● **WORK ORDER 1**
Work out how many lines in the entries below contain the string "controllo", where case counts, and give only that number.

% Generated by roxygen2 (4.1.1): do not edit by hand
% Please edit documentation in R/Information.R
\docType{package}
\name{Information}
\alias{Information}
\alias{Information-package}
\title{Data exploration with information theory (weight-of-evidence and information value)}
\description{
The information package performs exploratory data analysis and variable screening for binary
classification models using information theory (WOE and IV).

The package also supports exploratory analysis and variable screening for uplift models (NWOE and NIV).

Note that the only functions you will need to use are create_infotables() and plot_infotables():

  - create_infotables() creates WOE or NWOE tables and outputs a variable-strength summary data.frame (IV or NIV)

  - plot_infotables() creates WOE or NWOE bar charts for one or more variables
}
\details{
Given a data.frame with a set of predictive variables and a binary response variable,
create_infotables() will cycle through all variables and create
NWOE or WOE tables. It will also rank all variables by their respective IV or NIV values.

If requested, calculations can be distributed across multiple cores.

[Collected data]
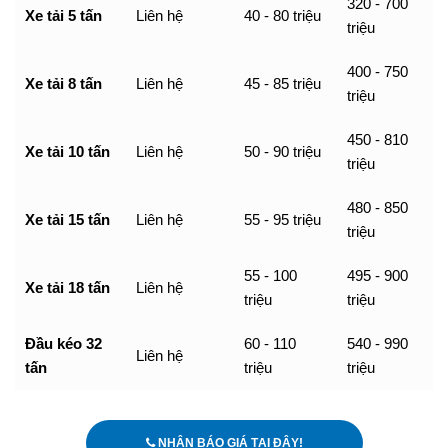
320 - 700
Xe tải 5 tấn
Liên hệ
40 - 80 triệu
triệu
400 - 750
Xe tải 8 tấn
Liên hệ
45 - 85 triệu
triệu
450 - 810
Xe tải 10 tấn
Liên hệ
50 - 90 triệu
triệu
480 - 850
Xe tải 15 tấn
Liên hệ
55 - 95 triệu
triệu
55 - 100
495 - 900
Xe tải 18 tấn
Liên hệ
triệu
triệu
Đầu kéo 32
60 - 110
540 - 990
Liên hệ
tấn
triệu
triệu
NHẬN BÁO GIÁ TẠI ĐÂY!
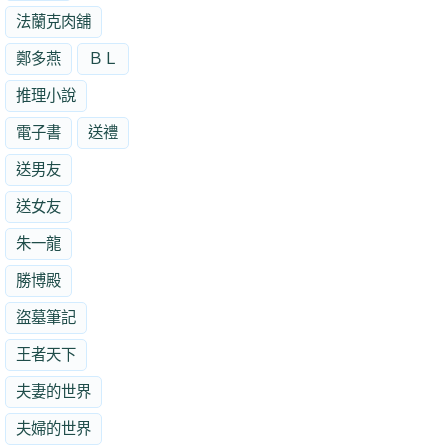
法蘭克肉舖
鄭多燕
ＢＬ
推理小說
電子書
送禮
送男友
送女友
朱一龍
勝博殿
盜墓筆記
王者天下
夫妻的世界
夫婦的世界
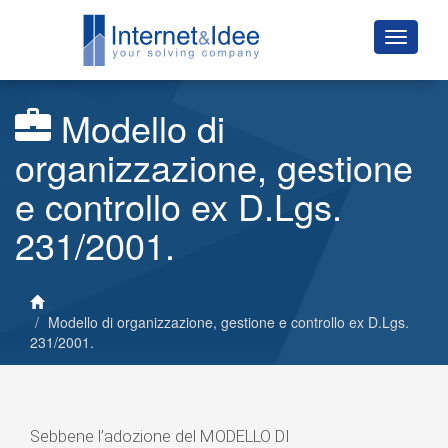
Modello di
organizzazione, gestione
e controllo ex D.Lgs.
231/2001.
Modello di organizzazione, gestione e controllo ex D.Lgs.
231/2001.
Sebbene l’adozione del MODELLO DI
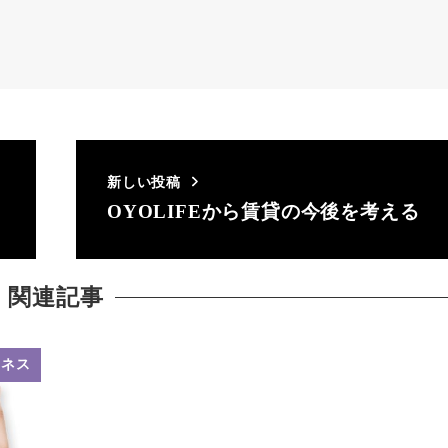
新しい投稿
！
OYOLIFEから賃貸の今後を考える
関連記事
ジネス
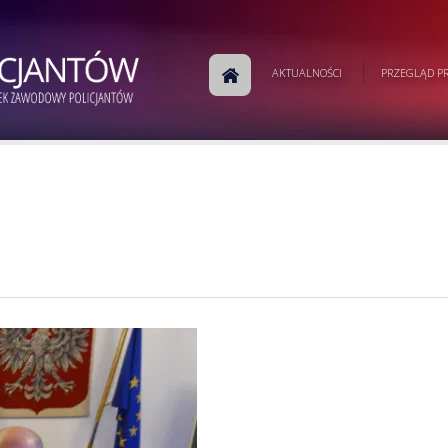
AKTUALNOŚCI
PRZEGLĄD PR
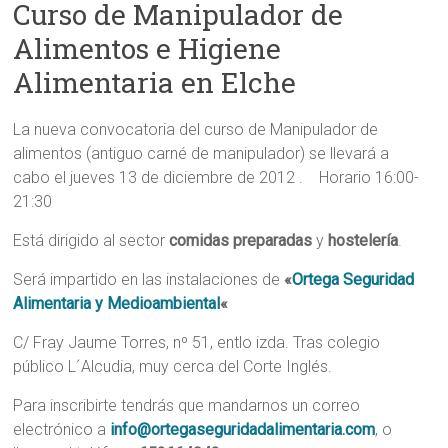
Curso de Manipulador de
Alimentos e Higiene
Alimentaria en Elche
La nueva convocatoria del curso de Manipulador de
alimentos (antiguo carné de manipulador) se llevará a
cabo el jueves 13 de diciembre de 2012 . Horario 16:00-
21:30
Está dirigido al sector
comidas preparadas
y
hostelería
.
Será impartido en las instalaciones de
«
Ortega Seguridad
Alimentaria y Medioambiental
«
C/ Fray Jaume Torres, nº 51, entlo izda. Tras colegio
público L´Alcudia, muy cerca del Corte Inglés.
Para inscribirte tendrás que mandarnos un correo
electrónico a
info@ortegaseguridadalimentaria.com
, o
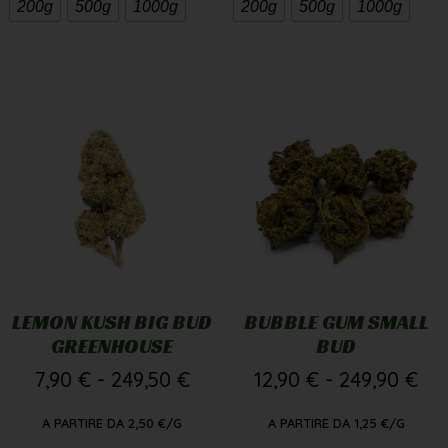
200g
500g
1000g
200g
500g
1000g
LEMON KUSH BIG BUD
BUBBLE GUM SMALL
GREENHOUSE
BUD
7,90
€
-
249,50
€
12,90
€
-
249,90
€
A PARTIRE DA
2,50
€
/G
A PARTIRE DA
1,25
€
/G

● **WORK ORDER 2**
From the documentation for the Information package above, copy the passage starting with "Note that the" and going on through "across multiple cores.".

● **ANSWER BOX 1**
2

● **ANSWER BOX 2**
Note that the only functions you will need to use are create_infotables() and plot_infotables():

  - create_infotables() creates WOE or NWOE tables and outputs a variable-strength summary data.frame (IV or NIV)

  - plot_infotables() creates WOE or NWOE bar charts for one or more variables
}
\details{
Given a data.frame with a set of predictive variables and a binary response variable,
create_infotables() will cycle through all variables and create
NWOE or WOE tables. It will also rank all variables by their respective IV or NIV values.

If requested, calculations can be distributed across multiple cores.